Per quanto riguarda le cose da fare, Zingaretti ha parlato di “sfida immensa“. Priorità “devono essere il lavoro” e un “piano di incentivi alle imprese che vogliono investire”, ma anche “risorse per lo sviluppo”, ha detto il segretario dem. “C’è un’economia da riaccendere. E dobbiamo recuperare un clima di fiducia tra le persone – ha aggiunto – Non accadrà mai più quello che è accaduto pochi mesi fa quando una insegnante è stata sospesa perché aveva garantito il diritto di espressione ai suoi studenti. Non capiterà mai più – ha spiegato – perché in Italia c’è una legge, ma contro il fascismo, non contro l’antifascismo. E da domani la famiglia non sarà regolata dalle norme medioevali del decreto Pillon, perché l’amore è amore sempre”. Scendendo nello specifico, poi, il segretario ha parlato di fisco: “La flat tax è una tassa ingiusta, a cui diremo sempre no. Noi vogliamo abbassare le tasse, ma in modo equo”. “Con consumi fermi e condizioni di vita difficili, noi vogliamo abbassare le tasse ai redditi più bassi. Il mondo brucia, si consuma in maniera molto più veloce di quanto ci si potesse immaginare, l’Italia nuova sarà quella dello sviluppo sostenibile – ha continuato – Ai ragazzi di questa Europa, i nostri padri hanno garantito la pace. La nostra missione etica culturale ora, in questo secolo è pensare a un modello di sviluppo diverso, basato su la sostenibilità ambientale e sociale per i prossimi 100 anni”.

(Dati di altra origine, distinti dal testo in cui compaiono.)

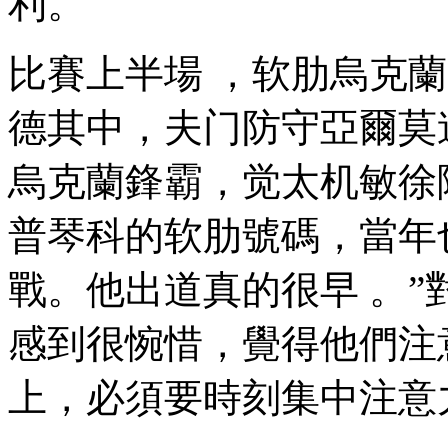
利。
比賽上半場  ，软肋烏克蘭連
德其中，夫门防守亞爾
烏克蘭鋒霸，觉太机敏徐
普琴科的软肋號碼，當
戰。他出道真的很早 
感到很惋惜 ，覺得他們
上，必須要時刻集中注意力 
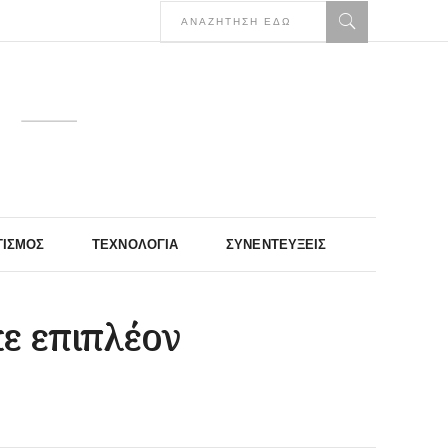
ΤΙΣΜΌΣ
ΤΕΧΝΟΛΟΓΊΑ
ΣΥΝΕΝΤΕΎΞΕΙΣ
ε επιπλέον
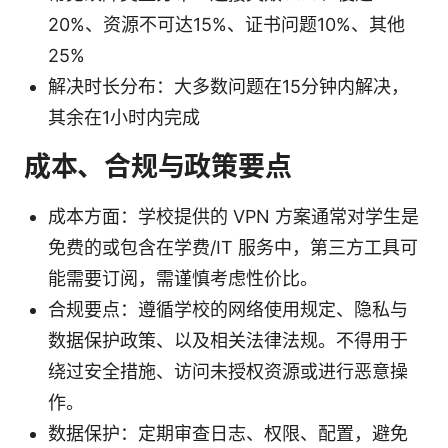
20%、资源不可达15%、证书问题10%、其他
25%
解决时长分布：大多数问题在15分钟内解决，
其余在1小时内完成
成本、合规与政策要点
成本方面：学校提供的 VPN 方案通常对学生是
免费的或包含在学费/IT 服务中，第三方工具可
能需要订阅，需谨慎考虑性价比。
合规要点：遵循学校的网络使用规定、隐私与
数据保护政策、以及相关法律法规。不得用于
绕过安全措施、访问未授权资源或进行恶意操
作。
数据保护：定期审查日志、权限、配置，避免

E dal palco di Ravenna, Zingaretti apre anche la nuova campagna di tesseramento, definendola “straordinaria”. “Dobbiamo tornare nei luoghi della vita, nessuna furbizia, nessuna pigrizia”, ha sottolineato, ricordando come per il Pd è “tutto cambiato”. “Si è chiuso un ciclo e se ne dovrà aprire una nuova, confrontarci per darci una nuova piattaforma culturale, questa svolta d’agosto non è un punto di arrivo, ma di una nuova partenza, di un processo nuovo – ha detto ancora – Altro che ‘sciogliamoci’, la nostra storia è appena cominciata”.